To my son Tommy,
I would say on a man's scale of 1 to 100, I fair about a 75 on the husbandly wisdom scale and that number is (hopefully) constantly growing. That 75 is probably good enough to impress most men who use the same universal scale. However my number doesn't change when put to your mother's scale.
Women have their own scale when it comes to husbandly things, and that scale isn't even universal from woman to woman, and perhaps even task to task and situation to situation. Your mother uses a scale that probably ranges from 1 to 200 or 300, but I have seen certain women who use a scale up to 1000 or higher. And yet the score never changes no matter if you use the man scale or the woman scale. I only bring this up because the anecdote I am about to relay will only impress some men with my above average thoughtfulness and most women will consider my actions common sense and wonder why it is newsworthy. Thus the difference of the sexes remain and I offer no solution. It is the way of the world and there is little you can do about it, so I have learned to accept it.
Last night, we got home from the holiday hoopla and everyone was drained. You had to really twist her arm and bully her into it (can you smell the sarcasm), but your mother and you had settled on the couch for some cuddle time. I had plopped my big behind behind the computer monitor to blog. I think I have mentioned before that my blogging is usually free form train of thought and rarely takes too much time. As I was more than halfway done, I heard the low rumbling of some serious zee sawing coming from the couch. You and your mom were off in dream land dancing with sugar plum faeries. I finished my computer time and regarded the scene on the couch.

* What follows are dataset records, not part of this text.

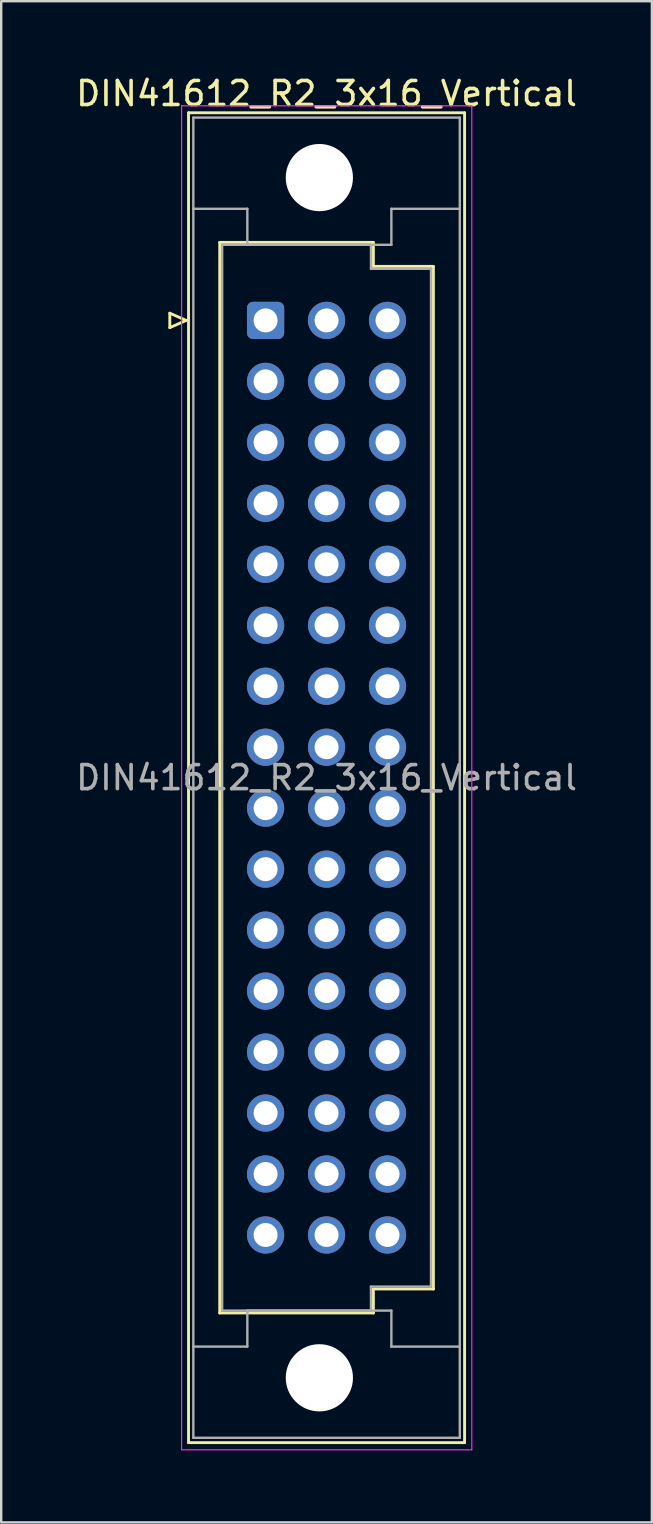
<source format=kicad_pcb>
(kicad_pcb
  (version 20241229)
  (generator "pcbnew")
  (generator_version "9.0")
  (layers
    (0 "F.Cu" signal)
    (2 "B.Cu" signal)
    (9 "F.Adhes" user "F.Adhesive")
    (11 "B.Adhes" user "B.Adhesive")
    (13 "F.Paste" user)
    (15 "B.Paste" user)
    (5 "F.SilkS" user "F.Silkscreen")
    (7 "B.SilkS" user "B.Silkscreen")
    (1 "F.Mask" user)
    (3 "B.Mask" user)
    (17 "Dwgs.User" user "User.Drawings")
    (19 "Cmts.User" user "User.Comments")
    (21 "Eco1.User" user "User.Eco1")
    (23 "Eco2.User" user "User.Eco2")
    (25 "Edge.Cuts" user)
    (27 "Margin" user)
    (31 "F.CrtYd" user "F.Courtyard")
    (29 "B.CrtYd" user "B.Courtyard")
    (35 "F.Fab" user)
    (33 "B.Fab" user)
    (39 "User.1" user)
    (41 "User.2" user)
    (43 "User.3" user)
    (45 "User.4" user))
  (footprint "DIN41612_R2_3x16_Vertical"
    (layer "F.Cu")
    (at 8.014 10.298)
    (property "Reference" "DIN41612_R2_3x16_Vertical" (at 2.54 -9.45 0) (layer "F.SilkS") (effects (font (size 1 1) (thickness 0.15))))
    (attr through_hole)
    (fp_line (start -3.99 -0.3) (end -3.99 0.3) (stroke (width 0.12) (type solid)) (layer "F.SilkS"))
    (fp_line (start -3.99 0.3) (end -3.31 0) (stroke (width 0.12) (type solid)) (layer "F.SilkS"))
    (fp_line (start -3.31 0) (end -3.99 -0.3) (stroke (width 0.12) (type solid)) (layer "F.SilkS"))
    (fp_line (start -3.21 -8.65) (end 8.29 -8.65) (stroke (width 0.12) (type solid)) (layer "F.SilkS"))
    (fp_line (start -3.21 46.75) (end -3.21 -8.65) (stroke (width 0.12) (type solid)) (layer "F.SilkS"))
    (fp_line (start -1.91 -3.25) (end 4.49 -3.25) (stroke (width 0.12) (type solid)) (layer "F.SilkS"))
    (fp_line (start -1.91 41.35) (end -1.91 -3.25) (stroke (width 0.12) (type solid)) (layer "F.SilkS"))
    (fp_line (start 4.49 -3.25) (end 4.49 -2.25) (stroke (width 0.12) (type solid)) (layer "F.SilkS"))
    (fp_line (start 4.49 -2.25) (end 6.99 -2.25) (stroke (width 0.12) (type solid)) (layer "F.SilkS"))
    (fp_line (start 4.49 40.35) (end 4.49 41.35) (stroke (width 0.12) (type solid)) (layer "F.SilkS"))
    (fp_line (start 4.49 41.35) (end -1.91 41.35) (stroke (width 0.12) (type solid)) (layer "F.SilkS"))
    (fp_line (start 6.99 -2.25) (end 6.99 40.35) (stroke (width 0.12) (type solid)) (layer "F.SilkS"))
    (fp_line (start 6.99 40.35) (end 4.49 40.35) (stroke (width 0.12) (type solid)) (layer "F.SilkS"))
    (fp_line (start 8.29 -8.65) (end 8.29 46.75) (stroke (width 0.12) (type solid)) (layer "F.SilkS"))
    (fp_line (start 8.29 46.75) (end -3.21 46.75) (stroke (width 0.12) (type solid)) (layer "F.SilkS"))
    (fp_line (start -3.5 -8.94) (end 8.59 -8.94) (stroke (width 0.05) (type solid)) (layer "F.CrtYd"))
    (fp_line (start -3.5 47.05) (end -3.5 -8.94) (stroke (width 0.05) (type solid)) (layer "F.CrtYd"))
    (fp_line (start 8.59 -8.94) (end 8.59 47.05) (stroke (width 0.05) (type solid)) (layer "F.CrtYd"))
    (fp_line (start 8.59 47.05) (end -3.5 47.05) (stroke (width 0.05) (type solid)) (layer "F.CrtYd"))
    (fp_line (start -3.01 -8.45) (end 8.09 -8.45) (stroke (width 0.1) (type solid)) (layer "F.Fab"))
    (fp_line (start -3.01 -4.65) (end -0.76 -4.65) (stroke (width 0.1) (type solid)) (layer "F.Fab"))
    (fp_line (start -3.01 42.75) (end -0.76 42.75) (stroke (width 0.1) (type solid)) (layer "F.Fab"))
    (fp_line (start -3.01 46.55) (end -3.01 -8.45) (stroke (width 0.1) (type solid)) (layer "F.Fab"))
    (fp_line (start -1.81 -3.15) (end 4.39 -3.15) (stroke (width 0.1) (type solid)) (layer "F.Fab"))
    (fp_line (start -1.81 41.25) (end -1.81 -3.15) (stroke (width 0.1) (type solid)) (layer "F.Fab"))
    (fp_line (start -0.76 -4.65) (end -0.76 -3.15) (stroke (width 0.1) (type solid)) (layer "F.Fab"))
    (fp_line (start -0.76 -3.15) (end 5.24 -3.15) (stroke (width 0.1) (type solid)) (layer "F.Fab"))
    (fp_line (start -0.76 41.25) (end 5.24 41.25) (stroke (width 0.1) (type solid)) (layer "F.Fab"))
    (fp_line (start -0.76 42.75) (end -0.76 41.25) (stroke (width 0.1) (type solid)) (layer "F.Fab"))
    (fp_line (start 4.39 -3.15) (end 4.39 -2.15) (stroke (width 0.1) (type solid)) (layer "F.Fab"))
    (fp_line (start 4.39 -2.15) (end 6.89 -2.15) (stroke (width 0.1) (type solid)) (layer "F.Fab"))
    (fp_line (start 4.39 40.25) (end 4.39 41.25) (stroke (width 0.1) (type solid)) (layer "F.Fab"))
    (fp_line (start 4.39 41.25) (end -1.81 41.25) (stroke (width 0.1) (type solid)) (layer "F.Fab"))
    (fp_line (start 5.24 -4.65) (end 8.09 -4.65) (stroke (width 0.1) (type solid)) (layer "F.Fab"))
    (fp_line (start 5.24 -3.15) (end 5.24 -4.65) (stroke (width 0.1) (type solid)) (layer "F.Fab"))
    (fp_line (start 5.24 41.25) (end 5.24 42.75) (stroke (width 0.1) (type solid)) (layer "F.Fab"))
    (fp_line (start 5.24 42.75) (end 8.09 42.75) (stroke (width 0.1) (type solid)) (layer "F.Fab"))
    (fp_line (start 6.89 -2.15) (end 6.89 40.25) (stroke (width 0.1) (type solid)) (layer "F.Fab"))
    (fp_line (start 6.89 40.25) (end 4.39 40.25) (stroke (width 0.1) (type solid)) (layer "F.Fab"))
    (fp_line (start 8.09 -8.45) (end 8.09 46.55) (stroke (width 0.1) (type solid)) (layer "F.Fab"))
    (fp_line (start 8.09 46.55) (end -3.01 46.55) (stroke (width 0.1) (type solid)) (layer "F.Fab"))
    (fp_text user "${REFERENCE}" (at 2.54 19.05 0) (layer "F.Fab") (effects (font (size 1 1) (thickness 0.15))))
    (pad "" np_thru_hole circle (at 2.24 -5.95) (size 2.8 2.8) (drill 2.8) (layers "*.Cu" "*.Mask"))
    (pad "" np_thru_hole circle (at 2.24 44.05) (size 2.8 2.8) (drill 2.8) (layers "*.Cu" "*.Mask"))
    (pad "a1" thru_hole roundrect (at 0 0) (size 1.55 1.55) (drill 1) (layers "*.Cu" "*.Mask") (roundrect_rratio 0.161))
    (pad "a2" thru_hole circle (at 0 2.54) (size 1.55 1.55) (drill 1) (layers "*.Cu" "*.Mask"))
    (pad "a3" thru_hole circle (at 0 5.08) (size 1.55 1.55) (drill 1) (layers "*.Cu" "*.Mask"))
    (pad "a4" thru_hole circle (at 0 7.62) (size 1.55 1.55) (drill 1) (layers "*.Cu" "*.Mask"))
    (pad "a5" thru_hole circle (at 0 10.16) (size 1.55 1.55) (drill 1) (layers "*.Cu" "*.Mask"))
    (pad "a6" thru_hole circle (at 0 12.7) (size 1.55 1.55) (drill 1) (layers "*.Cu" "*.Mask"))
    (pad "a7" thru_hole circle (at 0 15.24) (size 1.55 1.55) (drill 1) (layers "*.Cu" "*.Mask"))
    (pad "a8" thru_hole circle (at 0 17.78) (size 1.55 1.55) (drill 1) (layers "*.Cu" "*.Mask"))
    (pad "a9" thru_hole circle (at 0 20.32) (size 1.55 1.55) (drill 1) (layers "*.Cu" "*.Mask"))
    (pad "a10" thru_hole circle (at 0 22.86) (size 1.55 1.55) (drill 1) (layers "*.Cu" "*.Mask"))
    (pad "a11" thru_hole circle (at 0 25.4) (size 1.55 1.55) (drill 1) (layers "*.Cu" "*.Mask"))
    (pad "a12" thru_hole circle (at 0 27.94) (size 1.55 1.55) (drill 1) (layers "*.Cu" "*.Mask"))
    (pad "a13" thru_hole circle (at 0 30.48) (size 1.55 1.55) (drill 1) (layers "*.Cu" "*.Mask"))
    (pad "a14" thru_hole circle (at 0 33.02) (size 1.55 1.55) (drill 1) (layers "*.Cu" "*.Mask"))
    (pad "a15" thru_hole circle (at 0 35.56) (size 1.55 1.55) (drill 1) (layers "*.Cu" "*.Mask"))
    (pad "a16" thru_hole circle (at 0 38.1) (size 1.55 1.55) (drill 1) (layers "*.Cu" "*.Mask"))
    (pad "b1" thru_hole circle (at 2.54 0) (size 1.55 1.55) (drill 1) (layers "*.Cu" "*.Mask"))
    (pad "b2" thru_hole circle (at 2.54 2.54) (size 1.55 1.55) (drill 1) (layers "*.Cu" "*.Mask"))
    (pad "b3" thru_hole circle (at 2.54 5.08) (size 1.55 1.55) (drill 1) (layers "*.Cu" "*.Mask"))
    (pad "b4" thru_hole circle (at 2.54 7.62) (size 1.55 1.55) (drill 1) (layers "*.Cu" "*.Mask"))
    (pad "b5" thru_hole circle (at 2.54 10.16) (size 1.55 1.55) (drill 1) (layers "*.Cu" "*.Mask"))
    (pad "b6" thru_hole circle (at 2.54 12.7) (size 1.55 1.55) (drill 1) (layers "*.Cu" "*.Mask"))
    (pad "b7" thru_hole circle (at 2.54 15.24) (size 1.55 1.55) (drill 1) (layers "*.Cu" "*.Mask"))
    (pad "b8" thru_hole circle (at 2.54 17.78) (size 1.55 1.55) (drill 1) (layers "*.Cu" "*.Mask"))
    (pad "b9" thru_hole circle (at 2.54 20.32) (size 1.55 1.55) (drill 1) (layers "*.Cu" "*.Mask"))
    (pad "b10" thru_hole circle (at 2.54 22.86) (size 1.55 1.55) (drill 1) (layers "*.Cu" "*.Mask"))
    (pad "b11" thru_hole circle (at 2.54 25.4) (size 1.55 1.55) (drill 1) (layers "*.Cu" "*.Mask"))
    (pad "b12" thru_hole circle (at 2.54 27.94) (size 1.55 1.55) (drill 1) (layers "*.Cu" "*.Mask"))
    (pad "b13" thru_hole circle (at 2.54 30.48) (size 1.55 1.55) (drill 1) (layers "*.Cu" "*.Mask"))
    (pad "b14" thru_hole circle (at 2.54 33.02) (size 1.55 1.55) (drill 1) (layers "*.Cu" "*.Mask"))
    (pad "b15" thru_hole circle (at 2.54 35.56) (size 1.55 1.55) (drill 1) (layers "*.Cu" "*.Mask"))
    (pad "b16" thru_hole circle (at 2.54 38.1) (size 1.55 1.55) (drill 1) (layers "*.Cu" "*.Mask"))
    (pad "c1" thru_hole circle (at 5.08 0) (size 1.55 1.55) (drill 1) (layers "*.Cu" "*.Mask"))
    (pad "c2" thru_hole circle (at 5.08 2.54) (size 1.55 1.55) (drill 1) (layers "*.Cu" "*.Mask"))
    (pad "c3" thru_hole circle (at 5.08 5.08) (size 1.55 1.55) (drill 1) (layers "*.Cu" "*.Mask"))
    (pad "c4" thru_hole circle (at 5.08 7.62) (size 1.55 1.55) (drill 1) (layers "*.Cu" "*.Mask"))
    (pad "c5" thru_hole circle (at 5.08 10.16) (size 1.55 1.55) (drill 1) (layers "*.Cu" "*.Mask"))
    (pad "c6" thru_hole circle (at 5.08 12.7) (size 1.55 1.55) (drill 1) (layers "*.Cu" "*.Mask"))
    (pad "c7" thru_hole circle (at 5.08 15.24) (size 1.55 1.55) (drill 1) (layers "*.Cu" "*.Mask"))
    (pad "c8" thru_hole circle (at 5.08 17.78) (size 1.55 1.55) (drill 1) (layers "*.Cu" "*.Mask"))
    (pad "c9" thru_hole circle (at 5.08 20.32) (size 1.55 1.55) (drill 1) (layers "*.Cu" "*.Mask"))
    (pad "c10" thru_hole circle (at 5.08 22.86) (size 1.55 1.55) (drill 1) (layers "*.Cu" "*.Mask"))
    (pad "c11" thru_hole circle (at 5.08 25.4) (size 1.55 1.55) (drill 1) (layers "*.Cu" "*.Mask"))
    (pad "c12" thru_hole circle (at 5.08 27.94) (size 1.55 1.55) (drill 1) (layers "*.Cu" "*.Mask"))
    (pad "c13" thru_hole circle (at 5.08 30.48) (size 1.55 1.55) (drill 1) (layers "*.Cu" "*.Mask"))
    (pad "c14" thru_hole circle (at 5.08 33.02) (size 1.55 1.55) (drill 1) (layers "*.Cu" "*.Mask"))
    (pad "c15" thru_hole circle (at 5.08 35.56) (size 1.55 1.55) (drill 1) (layers "*.Cu" "*.Mask"))
    (pad "c16" thru_hole circle (at 5.08 38.1) (size 1.55 1.55) (drill 1) (layers "*.Cu" "*.Mask")))
  (gr_rect
    (start -3 -3)
    (end 24.107 60.373)
    (stroke (width 0.1) (type default))
    (fill no)
    (layer "Edge.Cuts")))
</source>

After watching and soaking in the vision of mother and child, while trying to separate it out from a rather unmatching sound like a chainsaw, I realized I was at a crossroads. Every manly instinct in my body screamed "Let them be" and "Don't you dare put an end to it" as my gut reaction was to distribute one kiss per forehead and off to bed I go. Your mother has trouble getting to sleep so if she is getting quality snooze time, why screw it up? This is where I also realized how much I have grown (or been trained up) as a husband.
I went over and gently woke your mother to give her the opportunity to decide. Did she want me to take you up? Was she going to sleep down here? After taking you up to bed, your mom soon joined me upstairs to hit the hay. I admitted to her that I considered leaving her and you sleep but only didn't because I figured she would wake up upset. She confirmed that I had made the correct choice and I could feel my number growing from 75 to 75.01.
Just a caveat, it is not the action that made me grow. For each woman there is a different correct choice and what works for one is totally wrong for another. The reason that my husbandly wisdom level went up is because I knew the right choice for your mother, my wife. Both your grandfathers have given me advice to try to increase my husband score and they have both warned me that it will only get worse. Perhaps some day I will get to 100 which I will think is the epitome of being a husband and your mother will think "Hey he gets it right half the time" which is about the best any man can hope for.